• [SUPPLIED TEXT]
BEGIN

The MHRA continually monitors all COVID-19 vaccines, and it is important to say that this Moderna vaccine works by injecting a small part of the COVID-19 virus’ genetic code to create antibodies.
“Today’s approval brings more encouraging news to the public and the healthcare sector. Having a third COVID-19 vaccine approved for supply following a robust and thorough assessment of all the available data is an important goal to have achieved, and I am proud that the agency has helped to make this a reality,” said MHRA Chief Executive Dr. June Raine.
Moderna will undoubtedly profit from its COVID-19 vaccines, but the current share price does not represent a good value for long-term investors. There are some apparent risks when it comes to investing in Moderna shares, and maybe it is not the right moment for buying this stock.
Some analysts say that Moderna’s future cash flows have already been priced into its shares valuation. If Moderna generates COVID-19 revenue less than previously estimated, the stock price will be at much lower levels.
Moderna is highly-dependent on delivering its COVID-19 vaccine, and the current valuation of Moderna raises questions. Technically looking, Moderna shares could advance above $120 resistance this January, but with a $45B market capitalization, this stock is expensive, in my opinion.
Technical analysis: $100 represents a very strong support level
My opinion is that this is still risky stock, and if you decide to buy Moderna this January, you should use a “stop-loss” order.
The critical support levels are $100 and $80; $120 and $140 represent the resistance levels. If the price jumps above $120, it would be a signal to buy shares, and the next target could be around $130.
On the other side, if the price falls below the $100 support level, it would be a firm “sell” signal.
Moderna reported this Friday that its COVID-19 vaccine had been approved for emergency use by the Medicines and Healthcare products Regulatory Agency (MHRA) in the United Kingdom. Technically looking, Moderna shares could advance above $120 resistance this January, but there are some apparent risks when it comes to investing in Moderna shares currently. Moderna still operates with a loss, and if we compare the total equity of 2.7B with the current market capitalization, we can conclude that this company is not cheap.

END

• [GOAL OF THE EXERCISE]
In the text on Moderna shares, which two price levels are named as the critical support levels?

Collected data

BEGIN

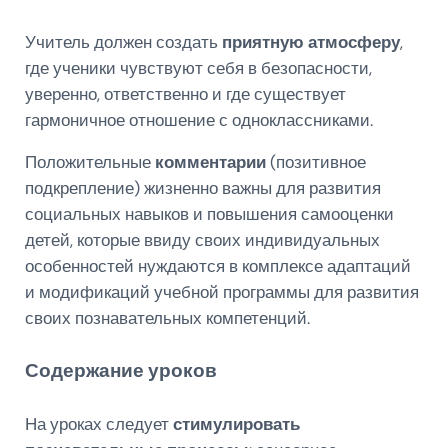
Учитель должен создать
приятную атмосферу
,
где ученики чувствуют себя в безопасности,
уверенно, ответственно и где существует
гармоничное отношение с одноклассниками.
Положительные
комментарии
(позитивное
подкрепление) жизненно важны для развития
социальных навыков и повышения самооценки
детей, которые ввиду своих индивидуальных
особенностей нуждаются в комплексе адаптаций
и модификаций учебной программы для развития
своих познавательных компетенций.
Содержание уроков
На уроках следует
стимулировать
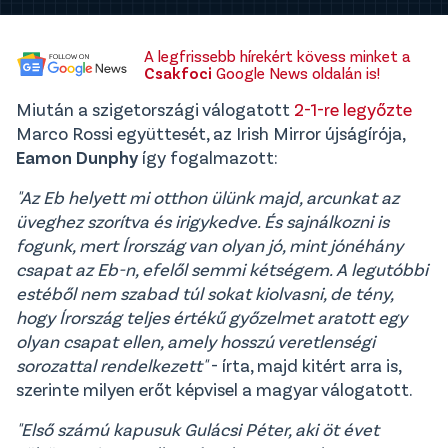
A legfrissebb hírekért kövess minket a
Csakfoci
Google News oldalán is!
Miután a szigetországi válogatott
2-1-re legyőzte
Marco Rossi együttesét, az Irish Mirror újságírója,
Eamon Dunphy
így fogalmazott:
"Az Eb helyett mi otthon ülünk majd, arcunkat az
üveghez szorítva és irigykedve. És sajnálkozni is
fogunk, mert Írország van olyan jó, mint jónéhány
csapat az Eb-n, efelől semmi kétségem. A legutóbbi
estéből nem szabad túl sokat kiolvasni, de tény,
hogy Írország teljes értékű győzelmet aratott egy
olyan csapat ellen, amely hosszú veretlenségi
sorozattal rendelkezett"
- írta, majd kitért arra is,
szerinte milyen erőt képvisel a magyar válogatott.
"Első számú kapusuk Gulácsi Péter, aki öt évet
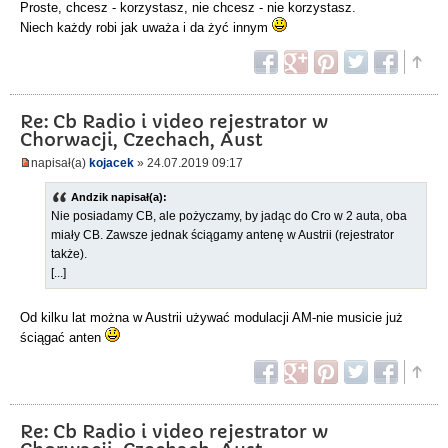
Proste, chcesz - korzystasz, nie chcesz - nie korzystasz.
Niech każdy robi jak uważa i da żyć innym
Re: Cb Radio i video rejestrator w
Chorwacji, Czechach, Aust
napisał(a)
kojacek
» 24.07.2019 09:17
Andzik napisał(a):
Nie posiadamy CB, ale pożyczamy, by jadąc do Cro w 2 auta, oba
miały CB. Zawsze jednak ściągamy antenę w Austrii (rejestrator
także).
[...]
Od kilku lat można w Austrii używać modulacji AM-nie musicie już
ściągać anten
Re: Cb Radio i video rejestrator w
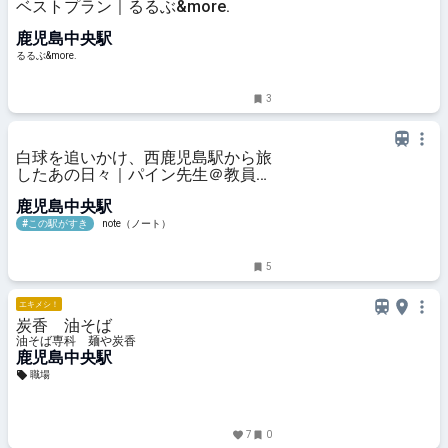
ベストプラン｜るるぶ&more.
鹿児島中央駅
るるぶ&more.
3
白球を追いかけ、西鹿児島駅から旅
したあの日々｜パイン先生＠教員歴
40年の野球人〜40年の教員人生と
鹿児島中央駅
特別支援教育の現場から〜
#この駅がすき
note（ノート）
5
エキメシ！
炭香 油そば
油そば専科 麺や炭香
鹿児島中央駅
職場
7
0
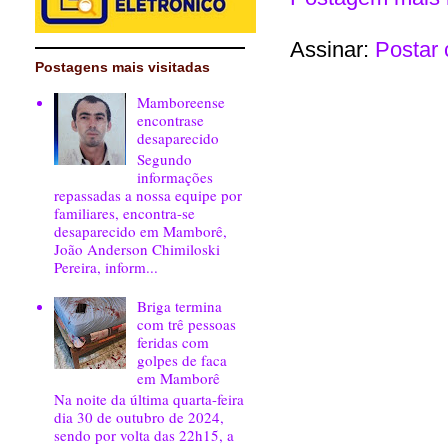
Assinar:
Postar 
Postagens mais visitadas
Mamboreense
encontrase
desaparecido
Segundo
informações
repassadas a nossa equipe por
familiares, encontra-se
desaparecido em Mamborê,
João Anderson Chimiloski
Pereira, inform...
Briga termina
com trê pessoas
feridas com
golpes de faca
em Mamborê
Na noite da última quarta-feira
dia 30 de outubro de 2024,
sendo por volta das 22h15, a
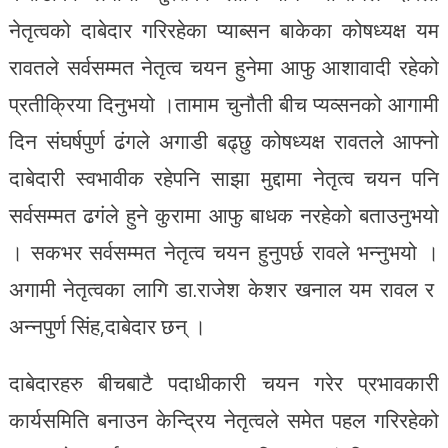
नेतृत्वको दाबेदार गरिरहेका प्याब्सन बाकेका कोषध्यक्ष यम
रावतले सर्वसम्मत नेतृत्व चयन हुनेमा आफु आशावादी रहेको
प्रतीक्रिया दिनुभयो ।तामाम चुनौती बीच प्यव्सनको आगामी
दिन संघर्षपुर्ण ढंगले अगाडी बढ्छु कोषध्यक्ष रावतले आफ्नो
दाबेदारी स्वभावीक रहेपनि साझा मुद्दामा नेतृत्व चयन पनि
सर्वसम्मत ढगंले हुने कुरामा आफु बाधक नरहेको बताउनुभयो
। सकभर सर्वसम्मत नेतृत्व चयन हुनुपर्छ रावले भन्नुभयो ।
अगामी नेतृत्वका लागि डा.राजेश केशर खनाल यम रावल र
अन्नपुर्ण सिंह,दाबेदार छन् ।
दाबेदारहरु बीचबाटै पदाधीकारी चयन गरेर प्रभावकारी
कार्यसमिति बनाउन केन्द्रिय नेतृत्वले समेत पहल गरिरहेको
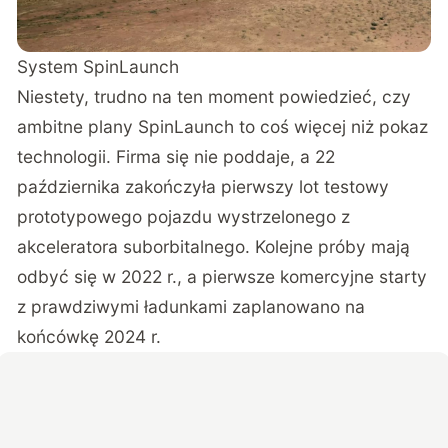
System SpinLaunch
Niestety, trudno na ten moment powiedzieć, czy
ambitne plany SpinLaunch to coś więcej niż pokaz
technologii. Firma się nie poddaje, a 22
października zakończyła pierwszy lot testowy
prototypowego pojazdu wystrzelonego z
akceleratora suborbitalnego. Kolejne próby mają
odbyć się w 2022 r., a pierwsze komercyjne starty
z prawdziwymi ładunkami zaplanowano na
końcówkę 2024 r.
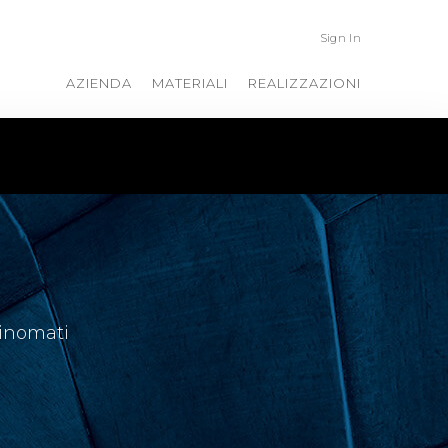
Sign In
AZIENDA
MATERIALI
REALIZZAZIONI
rinomati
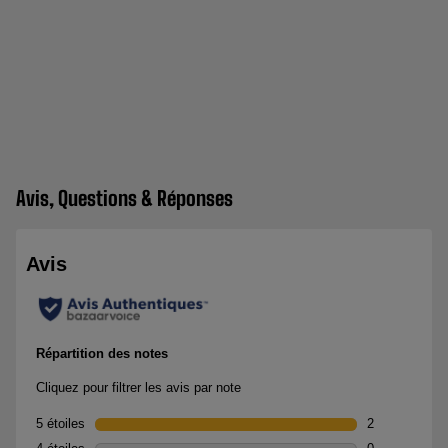
Avis, Questions & Réponses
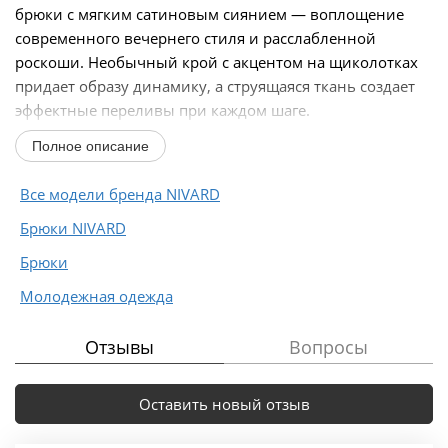
брюки с мягким сатиновым сиянием — воплощение
современного вечернего стиля и расслабленной
роскоши. Необычный крой с акцентом на щиколотках
придает образу динамику, а струящаяся ткань создает
эффектные переливы при каждом шаге.
Детали брюк:
Полное описание
•...
Все модели бренда NIVARD
Брюки NIVARD
Брюки
Молодежная одежда
Отзывы
Вопросы
Оставить новый отзыв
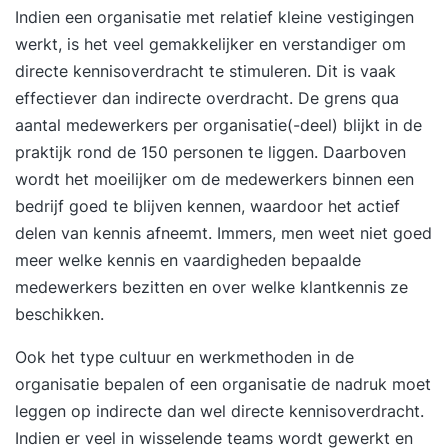
Indien een organisatie met relatief kleine vestigingen
werkt, is het veel gemakkelijker en verstandiger om
directe kennisoverdracht te stimuleren. Dit is vaak
effectiever dan indirecte overdracht. De grens qua
aantal medewerkers per organisatie(-deel) blijkt in de
praktijk rond de 150 personen te liggen. Daarboven
wordt het moeilijker om de medewerkers binnen een
bedrijf goed te blijven kennen, waardoor het actief
delen van kennis afneemt. Immers, men weet niet goed
meer welke kennis en vaardigheden bepaalde
medewerkers bezitten en over welke klantkennis ze
beschikken.
Ook het type cultuur en werkmethoden in de
organisatie bepalen of een organisatie de nadruk moet
leggen op indirecte dan wel directe kennisoverdracht.
Indien er veel in wisselende teams wordt gewerkt en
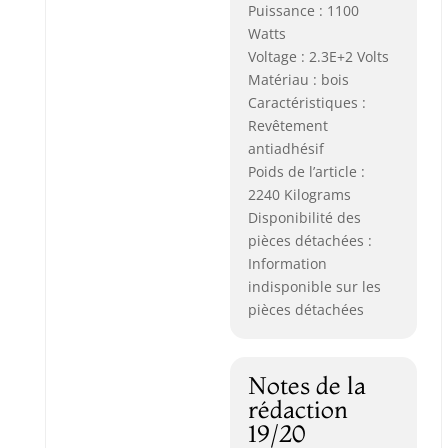
Puissance : 1100
Watts
Voltage : 2.3E+2 Volts
Matériau : bois
Caractéristiques :
Revêtement
antiadhésif
Poids de l’article :
2240 Kilograms
Disponibilité des
pièces détachées :
Information
indisponible sur les
pièces détachées
Notes de la
rédaction
19/20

END

• [SOLUTION]
$100 and $80.